[jira] [Comment Edited] (SOLR-8776) Support RankQuery in grouping

Diego Ceccarelli (JIRA) Thu, 10 Mar 2016 09:09:10 -0800

    [ 
https://issues.apache.org/jira/browse/SOLR-8776?page=com.atlassian.jira.plugin.system.issuetabpanels:comment-tabpanel&focusedCommentId=15189552#comment-15189552
 ]


Diego Ceccarelli edited comment on SOLR-8776 at 3/10/16 5:08 PM:
-----------------------------------------------------------------

[~joel.bernstein] thanks for pointing out about the {MergeStrategy}. I uploaded 
a new patch with a first step. I agree that merge strategy must stay there, 
that's why I wrote "partially moved" :)   as well as there's IndexSearcher and 
SolrIndexSearcher, I moved {RankQuery} in Lucene and created lucene 
{SolrRankQuery}.  The reason is that the {RankQuery} works by manipulating the 
collector, through this method:

{code:java}
public abstract TopDocsCollector getTopDocsCollector(int len, QueryCommand cmd, 
IndexSearcher searcher) throws IOException;
{code}

At the moment what happens is that if the query is a RankQuery, and into the 
SolrIndexSearcher: 
{code:java}
  private TopDocsCollector buildTopDocsCollector(int len, QueryCommand cmd) 
throws IOException {

    Query q = cmd.getQuery();
    if (q instanceof RankQuery) {
      RankQuery rq = (RankQuery) q;
      return rq.getTopDocsCollector(len, cmd, this);
    }
    ..
{code}

Instead of creating a top collector using the {TopScoreDocCollector.create}, we 
wrap a topScoreCollector into a 'RankQuery' collector.

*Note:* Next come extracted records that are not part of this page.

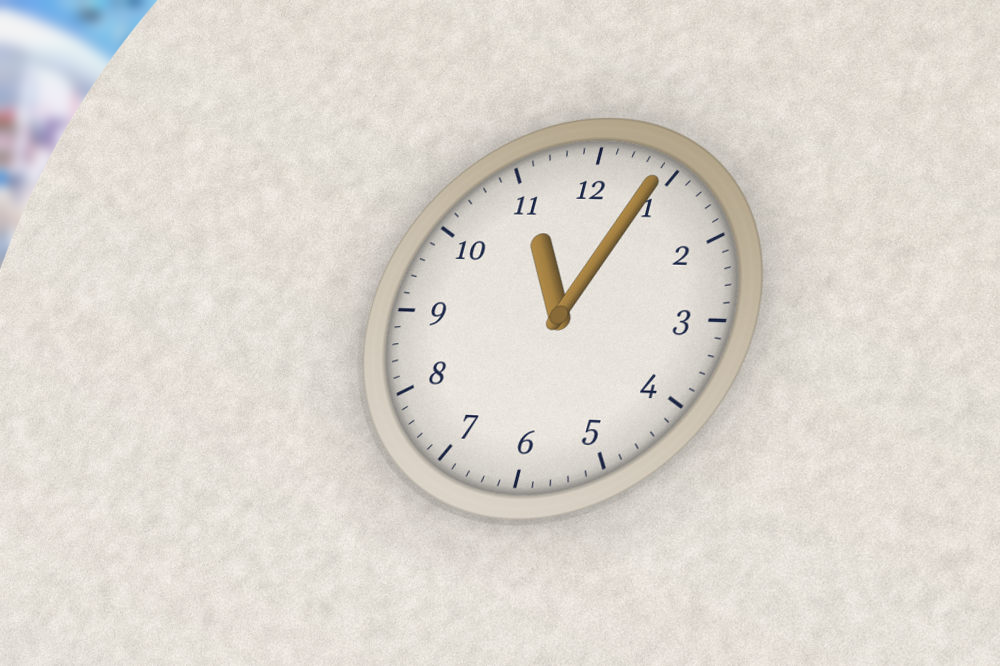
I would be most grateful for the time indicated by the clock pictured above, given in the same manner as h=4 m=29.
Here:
h=11 m=4
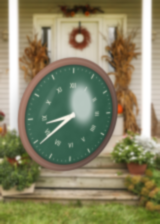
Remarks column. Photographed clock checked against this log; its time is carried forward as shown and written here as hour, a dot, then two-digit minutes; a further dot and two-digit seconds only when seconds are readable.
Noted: 8.39
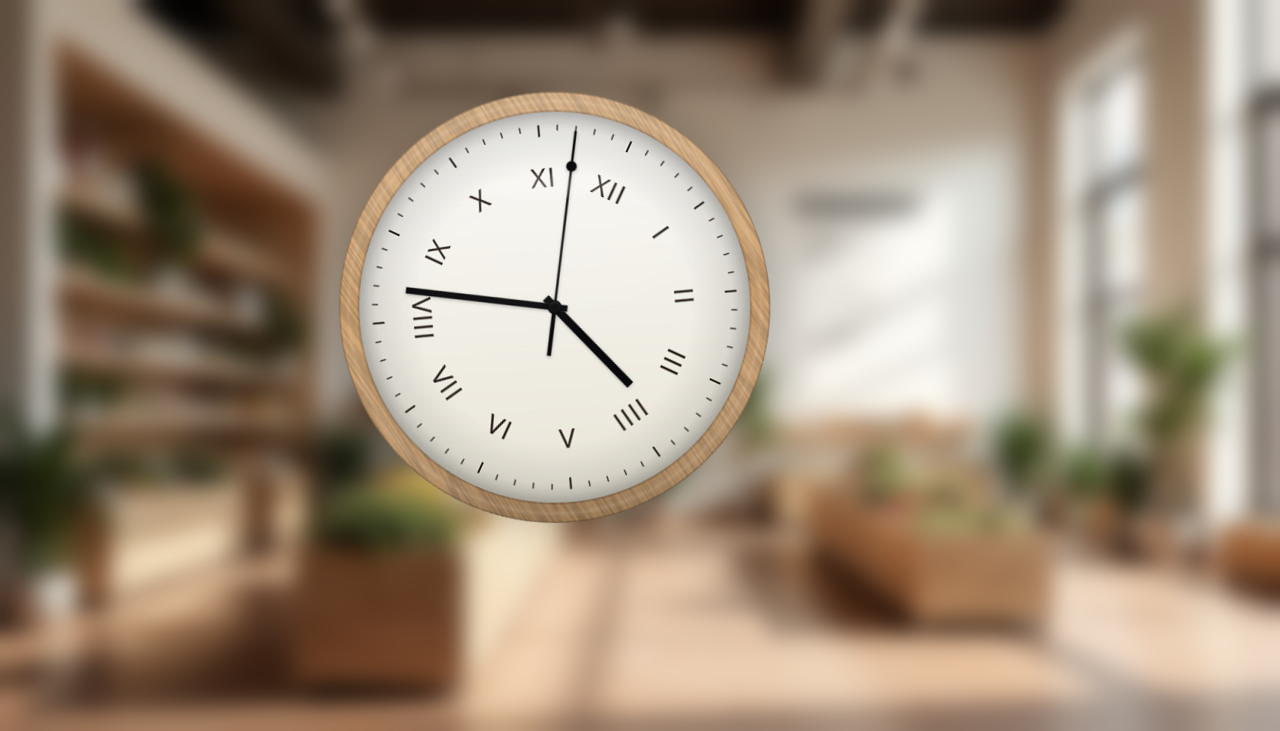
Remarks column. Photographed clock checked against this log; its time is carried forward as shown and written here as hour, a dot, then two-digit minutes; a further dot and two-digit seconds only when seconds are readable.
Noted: 3.41.57
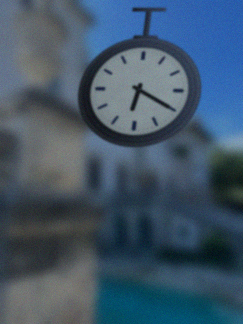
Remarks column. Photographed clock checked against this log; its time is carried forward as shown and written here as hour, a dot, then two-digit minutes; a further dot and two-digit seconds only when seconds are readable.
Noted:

Let me remind that grouping works in two separate stages:
   *  in the first stage, we iterate on the documents scoring them and keep a 
map {<group -> score>} where score is the highest score of a document in the 
group (the map contains only the TOP-k groups with the highest scores);
   * for each group in the top groups documents in the group are ranked and top 
documents for each group are returned.

This logic is mainly implemented into 
{Abstract(First|Second)PassGroupingCollector} (within Lucene). 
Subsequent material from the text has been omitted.